Türkiye artık yanlız değil..
Bu sözü her olaya teşmil edebilirsiniz.
Mesela Trump’ın Kudüs’ü İsrail’in başkenti ilan etmesi…
İlk başta hemen başlıyoruz;
“Trump, NeoCon-Pentagon-Evangelist-Yahudici kesimin istediğini yaptı” demeye…
Ama kazın ayağı aslında hiç de öyle değil.
Oyun kurucu “akıl”, müthiş bir “akılla” hareket ediyor.
Birkaç adım sonrasını düşünüyor, planlıyor ve adımı da, başka birine attırıyor.
Oyunu kuran başka,
Oyunda, adımı atan başka.
Burada, perdenin önündeki Trump.
Adımı attıran ise; sanıldığı gibi, NeoCon-Pentagon-Yahudi cephesi değil.
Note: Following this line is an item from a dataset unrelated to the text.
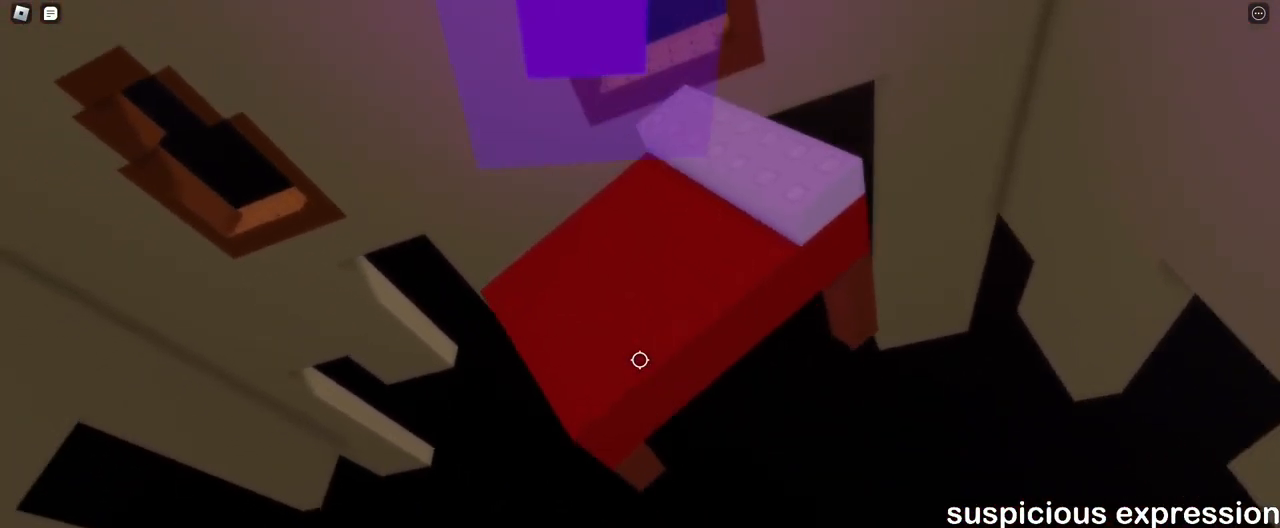
{"keys": [], "mouse": [], "events": [[383, "mouse_right", "up"], [450, "mouse_wheel", "down"], [467, "w", "up"], [483, "mouse_wheel", "up"]]}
Adımı attıran, ABD’ye yeni bir çehre, yepyeni vizyon, yeni bir yönetsel hiyerarşi kazandırmak ve revize edilmiş güç haline dönüştürmek isteyen “yeni yüzyıl” planlayıcısı bir akıl.
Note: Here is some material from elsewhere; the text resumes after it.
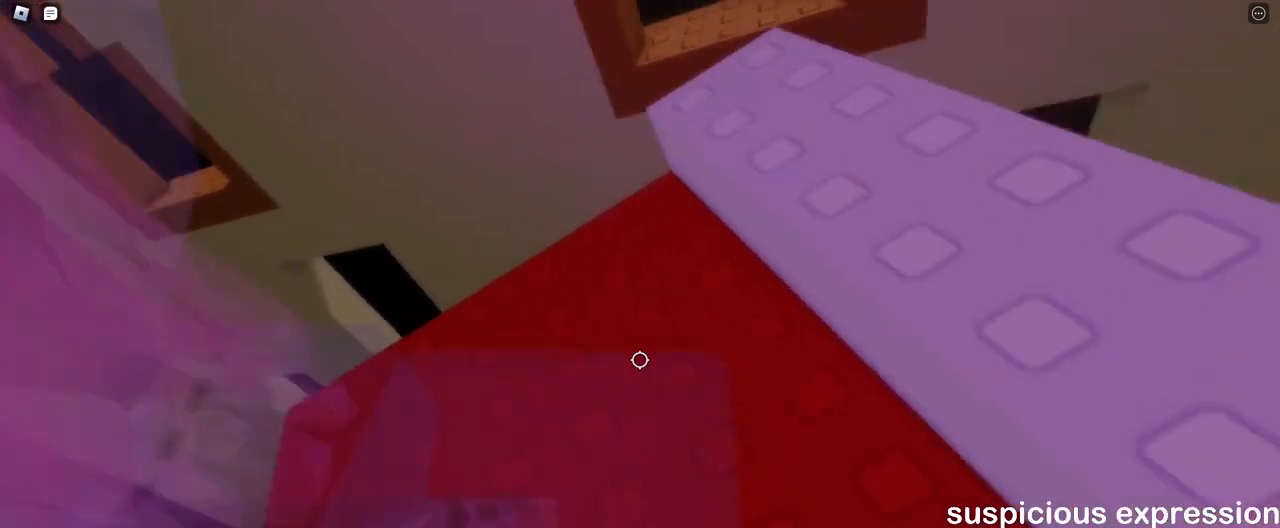
{"keys": ["s"], "mouse": ["right"], "events": [[50, "shift", "down"], [83, "shift", "up"], [100, "mouse_right", "down"], [233, "d", "down"], [350, "d", "up"], [483, "s", "down"]]}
Gelin Kudüs olayını birlikte irdeleyelim.
Ve bunu da, BM’de oylamada “evet” diyen 128 ülkeye bakarak değerlendirelim.
ABD gibi bir ülkeye, 128 ülkenin tamamının karşı çıkması sizce mümkün mü.?
ABD’nin bütün tehditlerine rağmen 128 ülkenin bunu takmaması nasıl bir şey.?
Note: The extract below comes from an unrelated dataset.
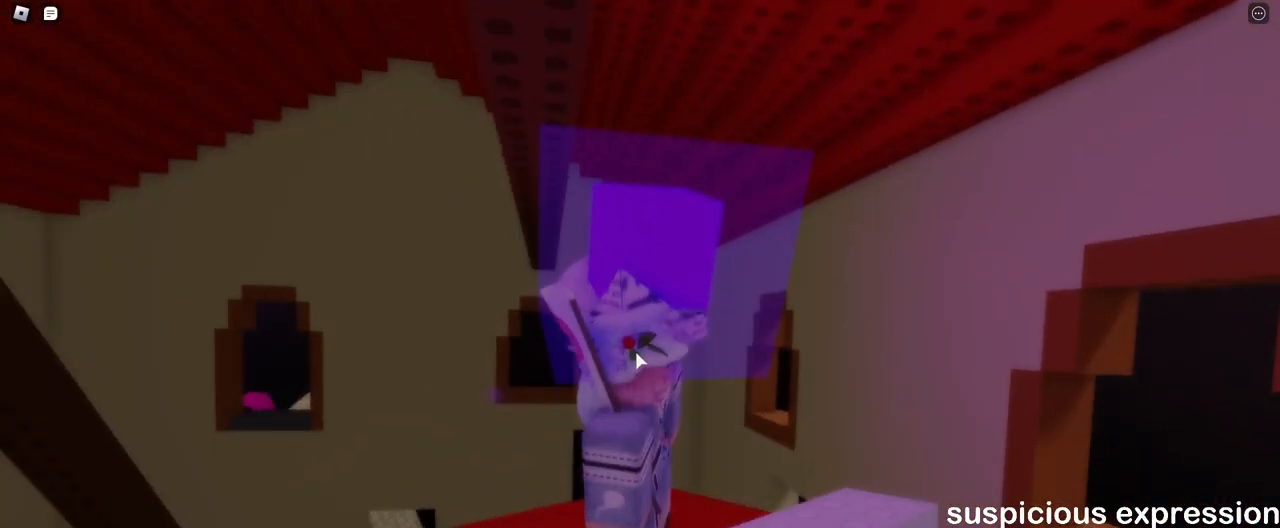
{"keys": [], "mouse": ["right"], "events": [[33, "a", "down"], [67, "s", "up"], [133, "a", "up"]]}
Üstelik, ABD’nin uhdesine almış gibi görünen, Suudi Arabistan ve Birleşik Arap Emirlikleri’nin bile, ABD karşıtı oy kullanması sadece halkın tepkisinden çekinildiği için mi.?
Ve özellikle, ABD’nin mali yardımlarına bağımlı kalmış ülkelerin karşıt oy kullanabilmelerinin nedeni sadece özgür davranmaları mı..?
Hayır, hayır hayır…
Oyun kurucu, oyunu çok güzel kurguluyor ve kurguladı.
Önce Trump’a Kudüs konusunda böyle bir adım attırdı.
Sonra aynı Trump’a ülkeleri mali yardımları kesmeyle tehdit ettirdi.
Ve bu karar Pentagon-NeoCon-Evangelist-Yahudi ABD’sinin isteğiymiş gibi lanse ettirdi.
Peki geldiğimiz noktada durum ne…
Daha önceki yazılarımda “Merkeziyetçi” kesim diye söylediğim cephenin küresel bazlı hakimiyet olgusunda, bir adım daha ilerlediği görüldü.
Bu oylama ile, bu kesimin oluşturmaya çalıştığı ve tüm dünyayı kapsayan cephe genişledi, saflar sıklaştı ve adeta, oylamayla deklarasyona dönüştü.
İlk başta mağlup görünenler galipleşti.
Bu başarıda, Erdoğan’ın İslam-Hristiyan ayırt etmeksizin; mazlum ve mağdur ülkeler ve milletler nezdindeki itibar ve liderlik karizmasının etkisi asla yadsınamaz. Bu sonucun alınmasında İngiltere ve organizasyonun arka planındaki “aklın” payı ne kadar çok ise; Erdoğan’ın da etkisi o derece önemli ve kıymetlidir.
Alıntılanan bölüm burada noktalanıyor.